--- GIVEN TEXT Enclosed Below ---

The LIE and Sunrise Highway have been patrolled by deputy sheriffs since September 2008 when Steve Levy first took county police off the highways and instated the lower-paid sheriffs in an effort to cut spending.

Under Levy’s administration, the sheriffs were told that they were guaranteed to patrol the LIE and Sunrise Highway until 2017 if they deferred $4 million dollars in retroactive pay until 2015. This was considered a “job-protection” agreement, said Chief of Staff of the sheriff’s department Michael Sharkey.

In August, deputy sheriffs were made livid when Deputy County Executive Jon Schneider claimed that Bellone’s administration did not have to honor the contract made by the sheriffs and Levy’s office, as Levy left in 2011.

As part of the potential deal, each of the 260 deputy sheriffs will receive an increase of $2,100 per year in “line up” compensation, which will pay sheriffs for time deputies spend with their supervisors in meetings prior to the start of the deputies’ shifts.  Suffolk County will continue to defer the retroactive pay.

In addition, 30 sheriffs who were assigned to patrol the LIE and Sunrise Highway will be re-assigned to patrol the highways to provide security for Suffolk County’s new traffic violations bureau.

The traffic violations bureau was agreed on by the New York State Assembly and Senate in June, and officials predict the bureau to bring in a significant influx of revenue to the county.

The county police and deputy sheriffs have been in conflict since the beginning of the talks of the deal.  Last month, the deputy sheriffs union was granted a temporary court order that prevented the county police from reclaiming control of the highway patrols.  This order was lifted in early November, allowing county police to patrol the highways while court decisions were underway.

--- End of Enclosed GIVEN TEXT ---

EXERCISE INSTRUCTIONS: Repeat word for word the part of the article above on the sheriffs' highway patrols from "The traffic violations" to "to the county.".

--- INFORMATION SHOWN Enclosed Below ---

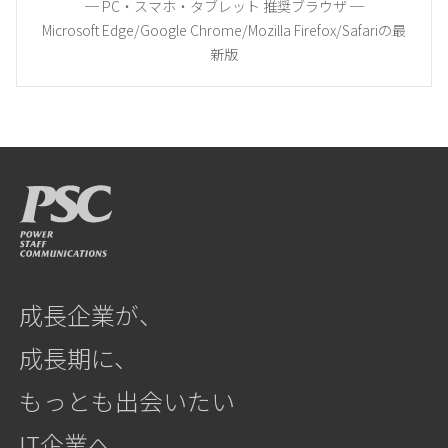
─ PC・スマホ・タブレット 推奨ブラウザ ─
Microsoft Edge/Google Chrome/Mozilla Firefox/Safariの最
新版
成長企業が、
成長期に、
もっとも出会いたい
IT企業へ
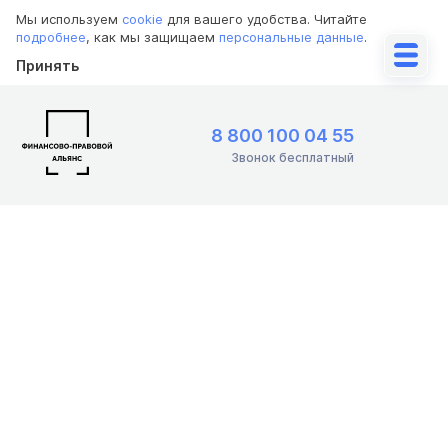
Мы используем
cookie
для вашего удобства. Читайте
подробнее
, как мы защищаем
персональные данные
.
Принять
8 800 100 04 55
Звонок бесплатный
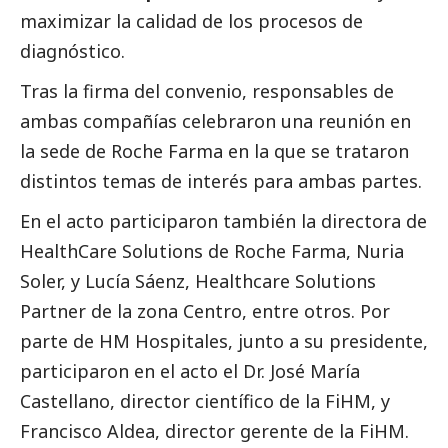
maximizar la calidad de los procesos de
diagnóstico.
Tras la firma del convenio, responsables de
ambas compañías celebraron una reunión en
la sede de Roche Farma en la que se trataron
distintos temas de interés para ambas partes.
En el acto participaron también la directora de
HealthCare Solutions de Roche Farma, Nuria
Soler, y Lucía Sáenz, Healthcare Solutions
Partner de la zona Centro, entre otros. Por
parte de HM Hospitales, junto a su presidente,
participaron en el acto el Dr. José María
Castellano, director científico de la FiHM, y
Francisco Aldea, director gerente de la FiHM.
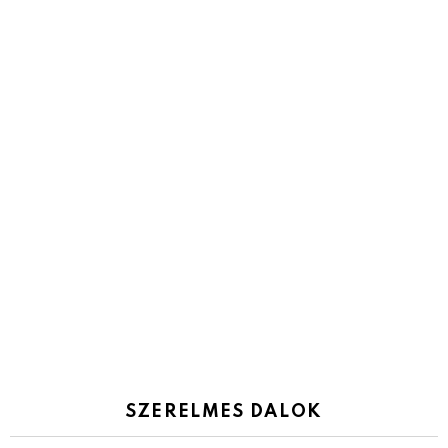
SZERELMES DALOK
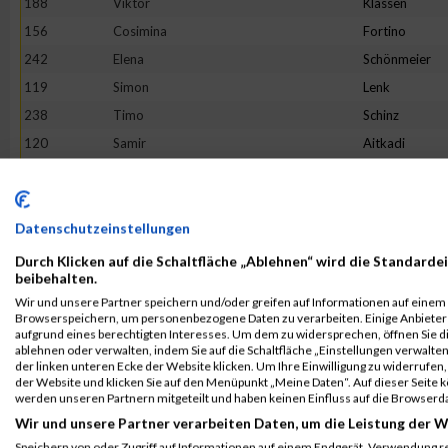
188
Viktor
Klassen
156
Cosimina
Fortino
242
Elena
Schönmeier
119
Simon
Lenk
238
Timo
Schinz
120
Samir
Aitkadi
227
Beata
Radke
211
Laura Marie
Mootz
122
Ilyas
Barkok
Datenschutzeinstellungen
172
Björn
Hanke
Durch Klicken auf die Schaltfläche „Ablehnen“ wird die Standardei
beibehalten.
205
Daniel
Leonard
Wir und unsere Partner speichern und/oder greifen auf Informationen auf einem G
264
Blazenka
Vukovic
Browserspeichern, um personenbezogene Daten zu verarbeiten. Einige Anbiete
aufgrund eines berechtigten Interesses. Um dem zu widersprechen, öffnen Sie die
170
Lisa
Hachenburger
ablehnen oder verwalten, indem Sie auf die Schaltfläche „Einstellungen verwalten“
der linken unteren Ecke der Website klicken. Um Ihre Einwilligung zu widerrufen, 
245
Andreas
Schuster
der Website und klicken Sie auf den Menüpunkt „Meine Daten“. Auf dieser Seite 
231
Paul
Rogolowski
werden unseren Partnern mitgeteilt und haben keinen Einfluss auf die Browserd
Wir und unsere Partner verarbeiten Daten, um die Leistung der W
263
Sahin
Nalbantoglu
Speichern von oder Zugriff auf Informationen auf einem Endgerät. Verwendung r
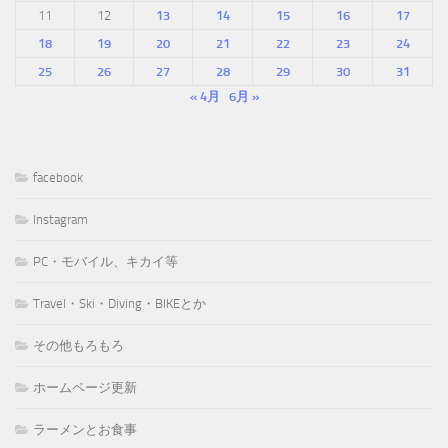
11
12
13
14
15
16
17
18
19
20
21
22
23
24
25
26
27
28
29
30
31
« 4月
6月 »
facebook
Instagram
PC・モバイル、キカイ等
Travel・Ski・Diving・BIKEとか
その他もろもろ
ホームページ更新
ラーメンとお食事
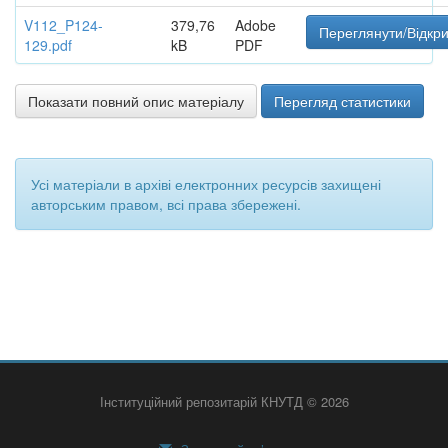
V112_P124-
379,76
Adobe
Переглянути/Відкр
129.pdf
kB
PDF
Показати повний опис матеріалу
Перегляд статистики
Усі матеріали в архіві електронних ресурсів захищені
авторським правом, всі права збережені.
Інституційний репозитарій КНУТД © 2026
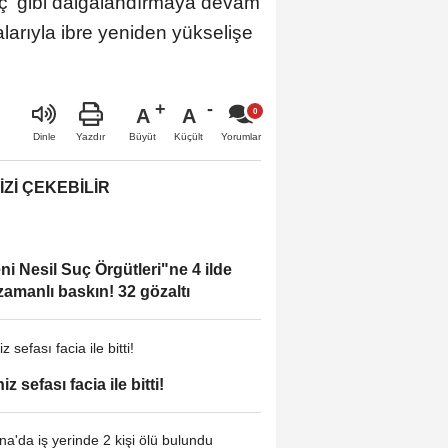
kaç' gibi dalgalandırmaya devam
larıyla ibre yeniden yükselişe
A
A
Büyüt
Küçült
Dinle
Yazdır
Yorumlar
IZI ÇEKEBILIR
ni Nesil Suç Örgütleri"ne 4 ilde
zamanlı baskın! 32 gözaltı
z sefası facia ile bitti!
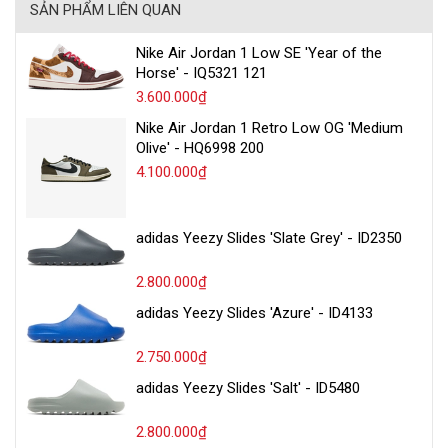
SẢN PHẨM LIÊN QUAN
Nike Air Jordan 1 Low SE 'Year of the
Horse' - IQ5321 121
3.600.000₫
Nike Air Jordan 1 Retro Low OG 'Medium
Olive' - HQ6998 200
4.100.000₫
adidas Yeezy Slides 'Slate Grey' - ID2350
2.800.000₫
adidas Yeezy Slides 'Azure' - ID4133
2.750.000₫
adidas Yeezy Slides 'Salt' - ID5480
2.800.000₫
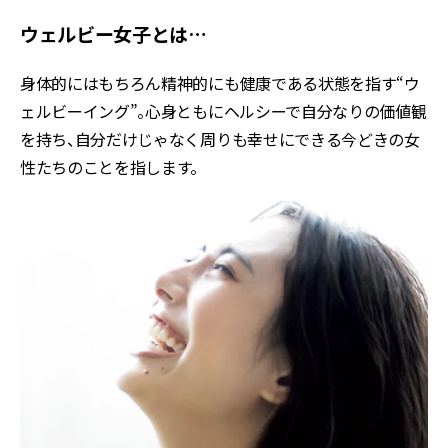
ウェルビー女子とは…
身体的にはもちろん精神的にも健康である状態を指す“ウ
ェルビーイング”。心身ともにヘルシーで自分なりの価値観
を持ち、自分だけじゃなく周りも幸せにできる今どきの女
性たちのことを指します。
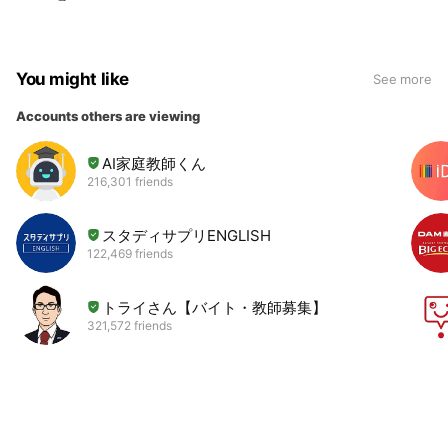
You might like
See more
Accounts others are viewing
AI家庭教師くん
216,301 friends
スタディサプリENGLISH
122,469 friends
トライさん【バイト・教師募集】
321,572 friends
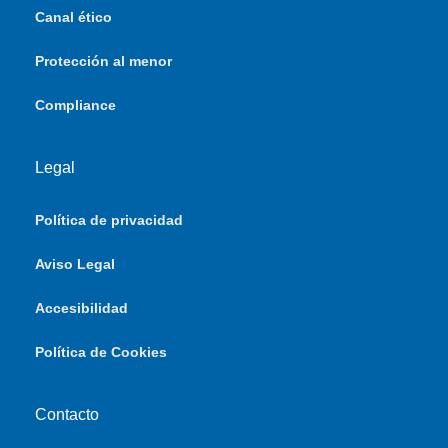
Canal ético
Protección al menor
Compliance
Legal
Política de privacidad
Aviso Legal
Accesibilidad
Política de Cookies
Contacto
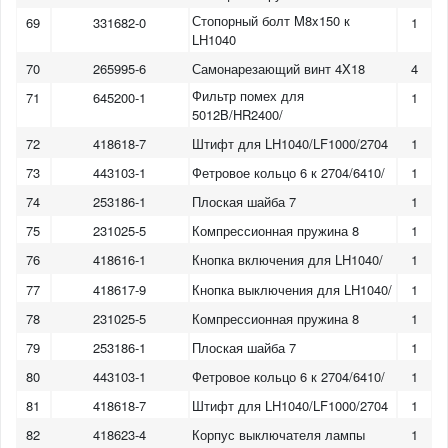
Стопорный болт M8x150 к
69
331682-0
1
LH1040
70
265995-6
Самонарезающий винт 4X18
4
Фильтр помех для
71
645200-1
1
5012B/HR2400/
72
418618-7
Штифт для LH1040/LF1000/2704
1
73
443103-1
Фетровое кольцо 6 к 2704/6410/
1
74
253186-1
Плоская шайба 7
1
75
231025-5
Компрессионная пружина 8
1
76
418616-1
Кнопка включения для LH1040/
1
77
418617-9
Кнопка выключения для LH1040/
1
78
231025-5
Компрессионная пружина 8
1
79
253186-1
Плоская шайба 7
1
80
443103-1
Фетровое кольцо 6 к 2704/6410/
1
81
418618-7
Штифт для LH1040/LF1000/2704
1
82
418623-4
Корпус выключателя лампы
1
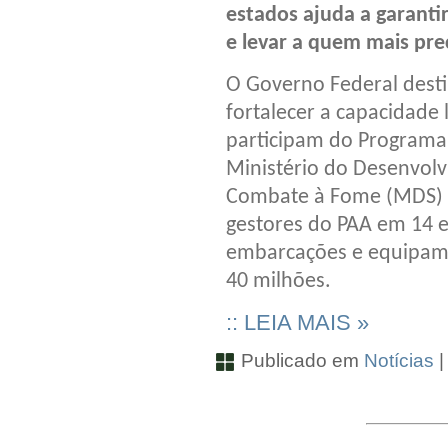
estados ajuda a garanti
e levar a quem mais prec
O Governo Federal desti
fortalecer a capacidade 
participam do Programa 
Ministério do Desenvolvi
Combate à Fome (MDS) f
gestores do PAA em 14 e
embarcações e equipame
40 milhões.
:: LEIA MAIS »
Publicado em
Notícias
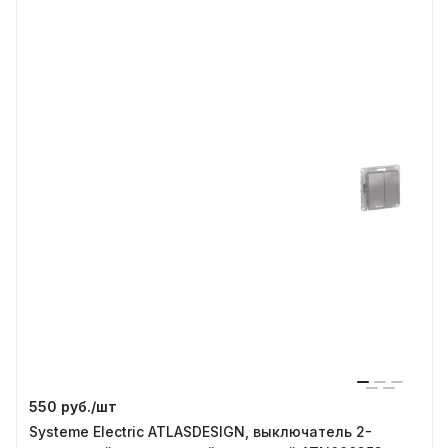
550 руб./
шт
Systeme Electric ATLASDESIGN, выключатель 2-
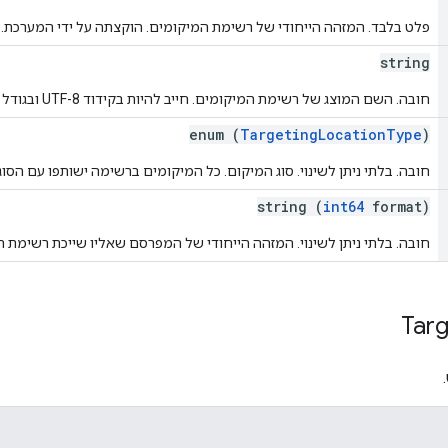
פלט בלבד. המזהה הייחודי של רשימת המיקומים. הוקצתה על ידי המערכת.
string
חובה. השם המוצג של רשימת המיקומים. חייב להיות בקידוד UTF-8 ובגודל מקסימלי של 240 בייטים.
enum (
TargetingLocationType
)
חובה. בלתי ניתן לשינוי. סוג המיקום. כל המיקומים ברשימה ישותפו עם הסוג 
string (
int64
format)
חובה. בלתי ניתן לשינוי. המזהה הייחודי של המפרסם שאליו שייכת רשימת ה
Targ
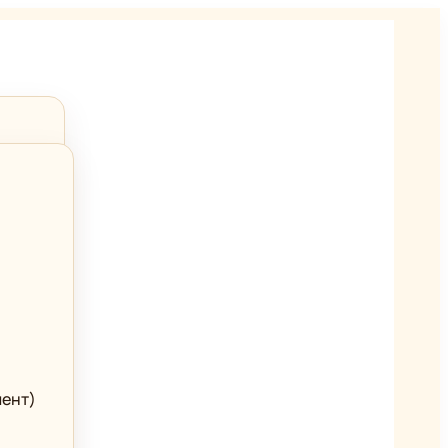
мент)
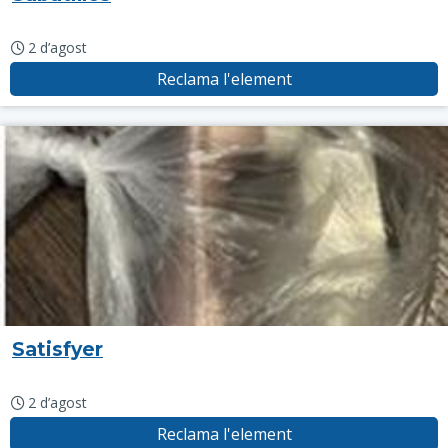
2 d’agost
Reclama l'element
Satisfyer
2 d’agost
Reclama l'element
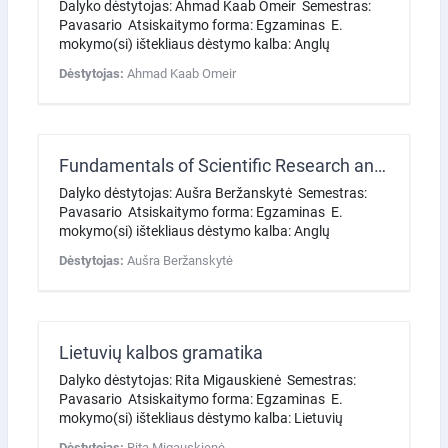
Dalyko dėstytojas: Ahmad Kaab Omeir Semestras:
Pavasario Atsiskaitymo forma: Egzaminas E.
mokymo(si) ištekliaus dėstymo kalba: Anglų
Dėstytojas:
Ahmad Kaab Omeir
Fundamentals of Scientific Research and Biostatistics
Dalyko dėstytojas: Aušra Beržanskytė Semestras:
Pavasario Atsiskaitymo forma: Egzaminas E.
mokymo(si) ištekliaus dėstymo kalba: Anglų
Dėstytojas:
Aušra Beržanskytė
Lietuvių kalbos gramatika
Dalyko dėstytojas: Rita Migauskienė Semestras:
Pavasario Atsiskaitymo forma: Egzaminas E.
mokymo(si) ištekliaus dėstymo kalba: Lietuvių
Dėstytojas:
Rita Migauskienė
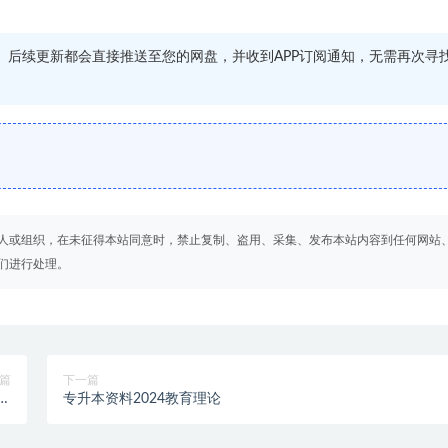
源。后续更新都会直接推送至您的网盘，并收到APP订阅通知，无需再次寻
人或组织，在未征得本站同意时，禁止复制、盗用、采集、发布本站内容到任何网站
们进行处理。
篇
下一篇
英双
专升本资料2024教育理论
 》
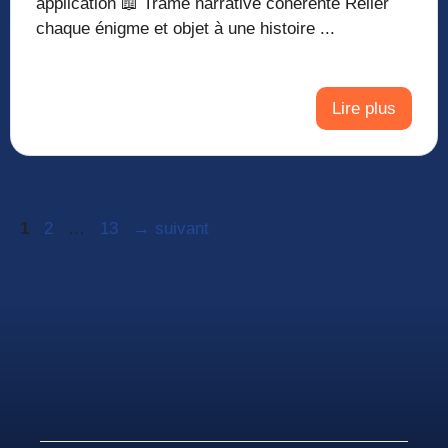
application 📖 Trame narrative cohérente Relier
chaque énigme et objet à une histoire ...
Lire plus
Page
Page
Page
1
2
…
13
→
suivant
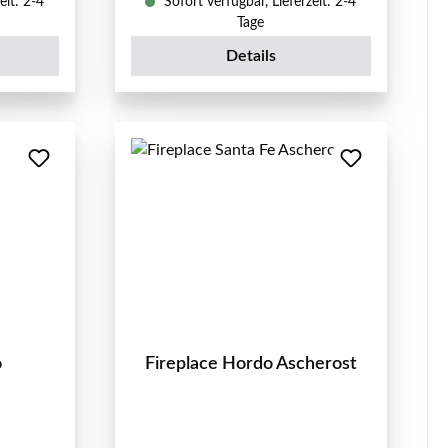
eit: 2-4
Sofort verfügbar, Lieferzeit: 2-4
Tage
Details
o
Fireplace Hordo Ascherost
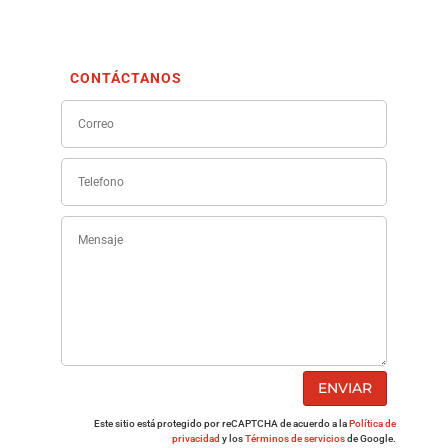
CONTÁCTANOS
ENVIAR
Este sitio está protegido por reCAPTCHA de acuerdo a la
Política de
privacidad
y los
Términos de servicios
de Google.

--- End of Enclosed INFORMATION SHOWN ---

RESULT FOR THIS EXERCISE:
The traffic violations bureau was agreed on by the New York State Assembly and Senate in June, and officials predict the bureau to bring in a significant influx of revenue to the county.